In Living Energy, Key-Sook Geum’s fourth solo exhibition at Callan Contemporary, Eastern and Western notions of form and shadow, positive and negative space, unite. In a ravishingly beautiful suite of sculptural objects, Geum weaves together delicately shaped webs of gold and black wire with pearl, coral, amber, and crystal beads, transforming simple but luxuriant materials into a network of intersecting lines, planes, and curves. Working in her studio in Seoul, South Korea, Geum adapts simplified forms from ceremonial dresses, jackets, and vests of 17th and 18th Century Korea and the Qing Dynasty of China (1644-1912). “The shapes and styles of the costumes are interesting to me,” she explains, “because they tell many stories about the people who wore them: their lives and thoughts, aesthetics and philosophies.”

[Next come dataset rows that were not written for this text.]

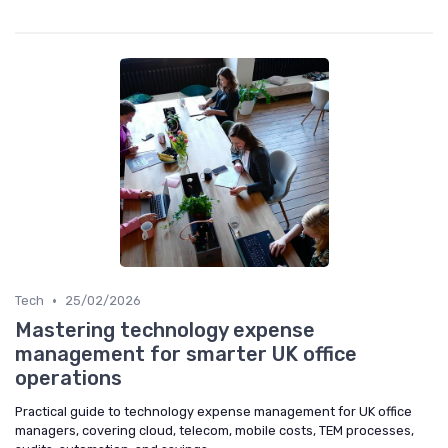
•
Tech
25/02/2026
Mastering technology expense
management for smarter UK office
operations
Practical guide to technology expense management for UK office
managers, covering cloud, telecom, mobile costs, TEM processes,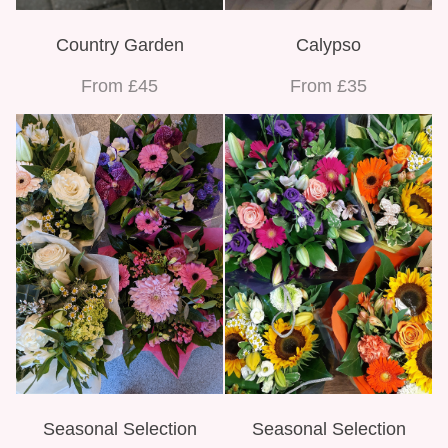
Bespoke Funeral Tributes
Country Garden
Calypso
From £45
From £35
Seasonal Selection
Seasonal Selection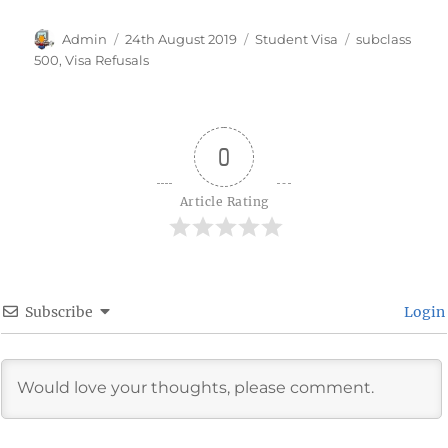
Author
Posted
Categories
Tags
Admin
24th August 2019
Student Visa
subclass
on
500
,
Visa Refusals
0
Article Rating
Subscribe
Login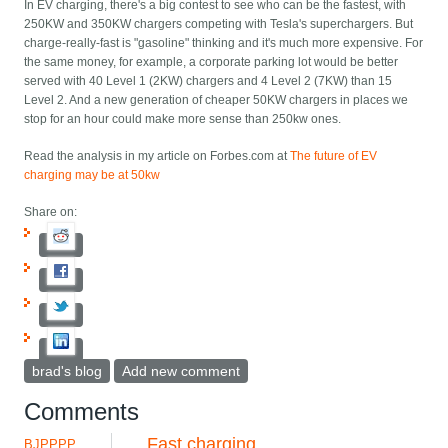
In EV charging, there's a big contest to see who can be the fastest, with
250KW and 350KW chargers competing with Tesla's superchargers. But
charge-really-fast is "gasoline" thinking and it's much more expensive. For
the same money, for example, a corporate parking lot would be better
served with 40 Level 1 (2KW) chargers and 4 Level 2 (7KW) than 15
Level 2. And a new generation of cheaper 50KW chargers in places we
stop for an hour could make more sense than 250kw ones.
Read the analysis in my article on Forbes.com at
The future of EV
charging may be at 50kw
Share on:
brad's blog
Add new comment
Comments
Fast charging
BJPPPP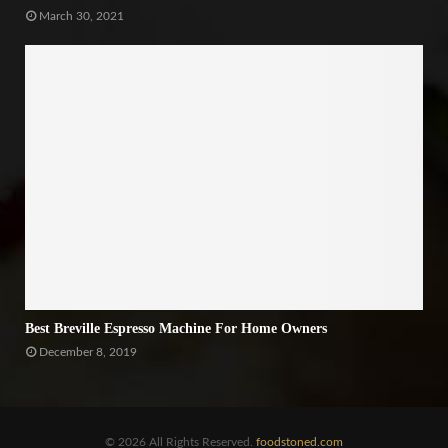
March 30, 2021
Best Breville Espresso Machine For Home Owners
December 8, 2019
© 2026 All Rights Reserved.
foodstoned.com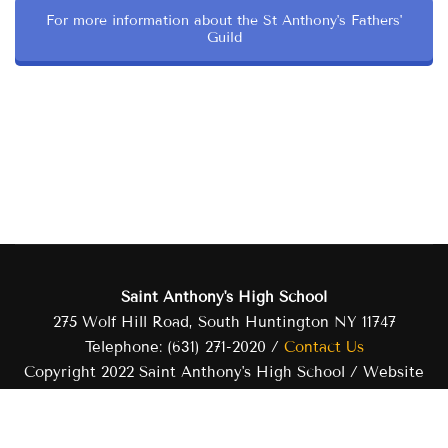
For more information about the St Anthony's Fathers'
Guild
Saint Anthony's High School
275 Wolf Hill Road, South Huntington NY 11747
Telephone: (631) 271-2020 /
Contact Us
Copyright 2022 Saint Anthony's High School / Website
developed and managed by Saint Anthony's High School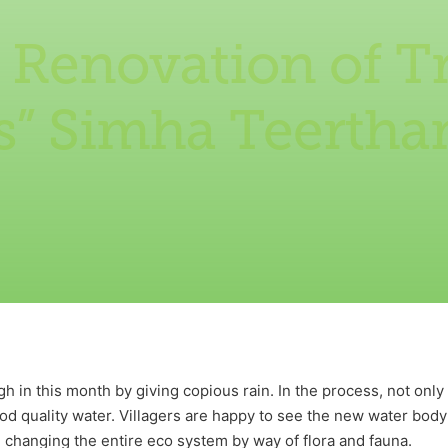
 Renovation of Tr
s” Simha Teerth
 in this month by giving copious rain. In the process, not only
good quality water. Villagers are happy to see the new water body
n changing the entire eco system by way of flora and fauna.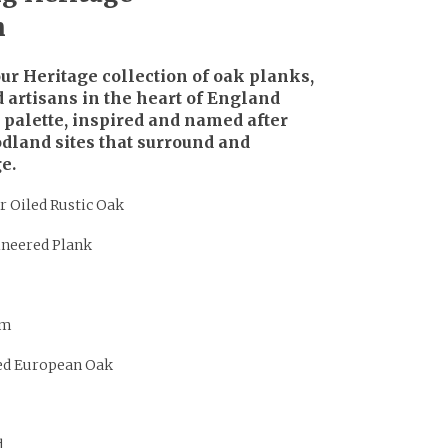
n
r Heritage collection of oak planks,
 artisans in the heart of England
r palette, inspired and named after
dland sites that surround and
e.
r Oiled Rustic Oak
ineered Plank
mm
ed European Oak
d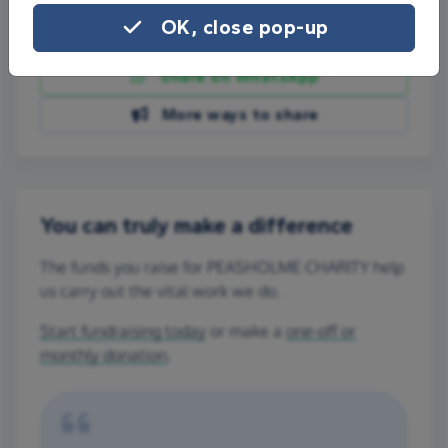
OK, close pop-up
Share on Facebook
Share on WhatsApp
More ways to share
You can truly make a difference
The funds you raise for PEASHOLME CHARITY help
us carry out the vital work we do.
Start fundraising today
or make a
one-off or
monthly donation
.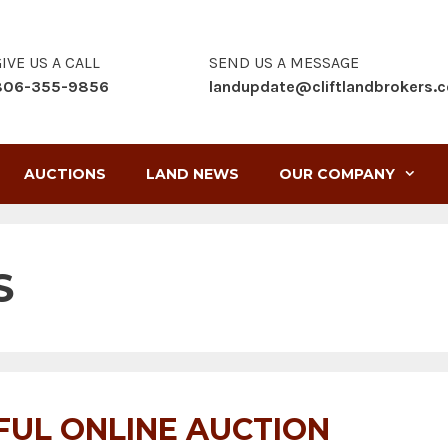
IVE US A CALL
SEND US A MESSAGE
806-355-9856
landupdate@cliftlandbrokers.
AUCTIONS
LAND NEWS
OUR COMPANY
S
FUL ONLINE AUCTION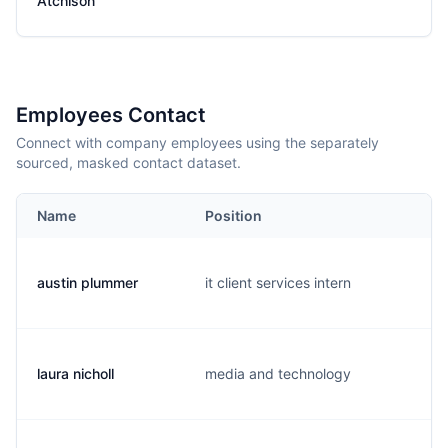
Atchison
Employees Contact
Connect with company employees using the separately
sourced, masked contact dataset.
Name
Position
austin plummer
it client services intern
laura nicholl
media and technology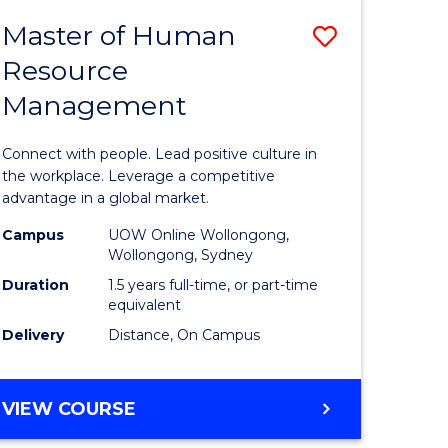
ENTRY)
Master of Human
Save
Resource
lor
Master
Management
of
Human
Connect with people. Lead positive culture in
uate
Resource
the workplace. Leverage a competitive
advantage in a global market.
Manage
Campus
UOW Online Wollongong,
to
Wollongong, Sydney
e
Course
Duration
1.5 years full-time, or part-time
equivalent
ites
Favourite
Delivery
Distance, On Campus
MASTER
VIEW COURSE
OF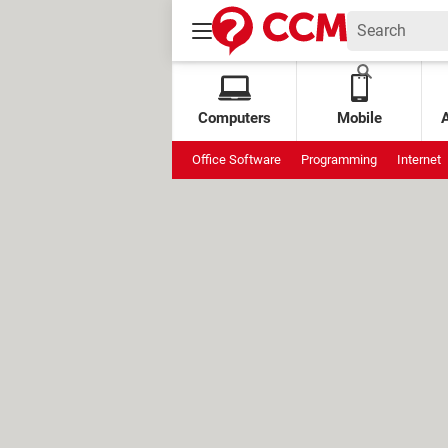
Computers
Mobile
Office Software
Programming
Internet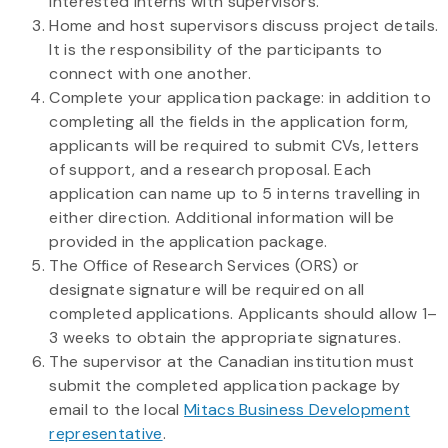
interested interns with supervisors.
Home and host supervisors discuss project details.
It is the responsibility of the participants to
connect with one another.
Complete your application package: in addition to
completing all the fields in the application form,
applicants will be required to submit CVs, letters
of support, and a research proposal. Each
application can name up to 5 interns travelling in
either direction. Additional information will be
provided in the application package.
The Office of Research Services (ORS) or
designate signature will be required on all
completed applications. Applicants should allow 1–
3 weeks to obtain the appropriate signatures.
The supervisor at the Canadian institution must
submit the completed application package by
email to the local
Mitacs Business Development
representative
.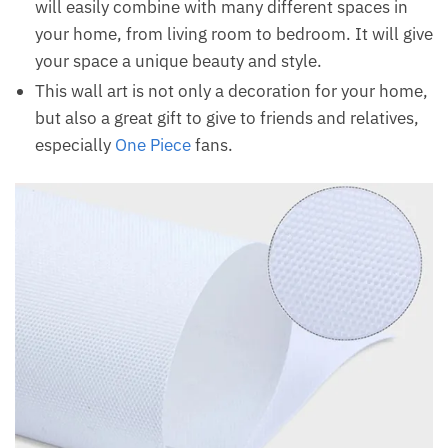
will easily combine with many different spaces in
your home, from living room to bedroom. It will give
your space a unique beauty and style.
This wall art is not only a decoration for your home,
but also a great gift to give to friends and relatives,
especially
One Piece
fans.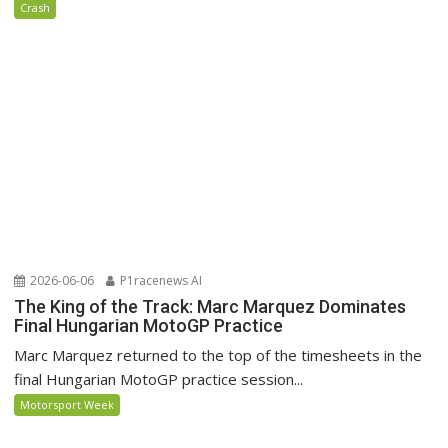
Crash
2026-06-06
P1racenews AI
The King of the Track: Marc Marquez Dominates
Final Hungarian MotoGP Practice
Marc Marquez returned to the top of the timesheets in the
final Hungarian MotoGP practice session...
Motorsport Week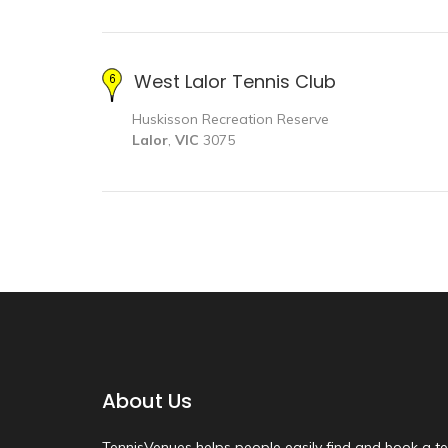
West Lalor Tennis Club
Huskisson Recreation Reserve
Lalor
,
VIC
3075
About Us
TennisVenues helps people easily find and book a te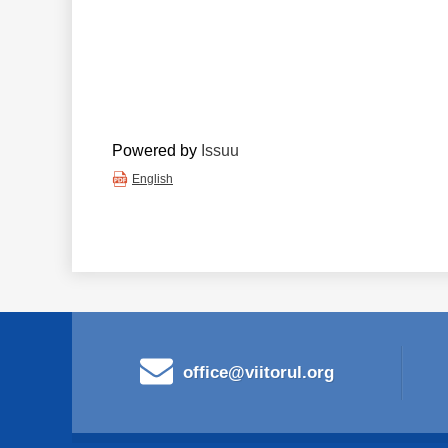
Powered by
Issuu
English
office@viitorul.org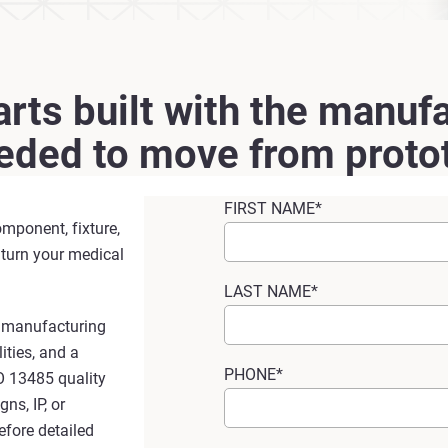
rts built with the manufa
eeded to move from protot
FIRST NAME*
omponent, fixture,
 turn your medical
LAST NAME*
e manufacturing
ities, and a
PHONE*
O 13485 quality
ns, IP, or
efore detailed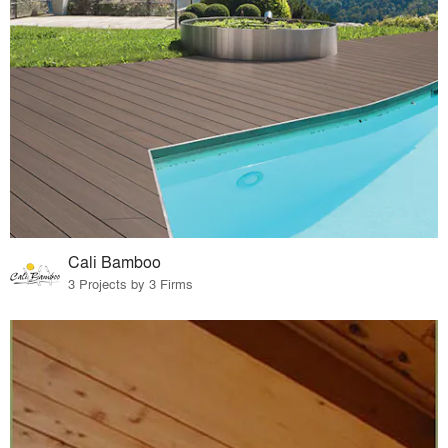
Cali Bamboo
3 Projects by 3 Firms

Geum’s artworks, including major commisions for Argo Group and Royal Caribbean International, are included in notable private, corporate, and museum collections and have been exhibited in New York City, Chicago, Berlin, Vienna, Hong Kong, Tokyo, Katmandu, and other cultural hubs worldwide. A professor of textile arts and fashion design at the College of Fine Arts, Hongik University (Seoul), she is fluent in the idioms of traditional Asian aesthetics, contemporary art, and haute couture.
While the semiprecious stones in her sculptures impart an opulent materiality, the pieces are highly conceptual, symbolic, and attuned to spiritual and humanistic ideals that resonate across cultures. “I think many people are interested in visible things,” she notes, “while invisible but more important things are easily ignored. Through my works, I want to express visible features and invisible thoughts or philosophies at the same time.” One way Geum achieves this goal is through her sculptures’ rich interplay of light, form, and shadow. Whether wall-based or as hanging mobiles, they are exquisitely responsive to variations in natural and directional lighting, sending cascades of lattice-like shadows and prismatic light across the spaces in which they are installed. The shadows move subtlely as the forms’ intricate contours flutter on air currents in the room, quivering like flower petals activated by a gentle breeze. By finessing the dialectic between material and immaterial, static and kinetic, the artist invokes the Asian concept of “qi,” the life-breath or living energy that vibrates within our awareness. In these immaculate forms, Geum invites viewers into a world of contemplation and tranquility, in which distinctions “between the outer shape and inner concept” dissolve.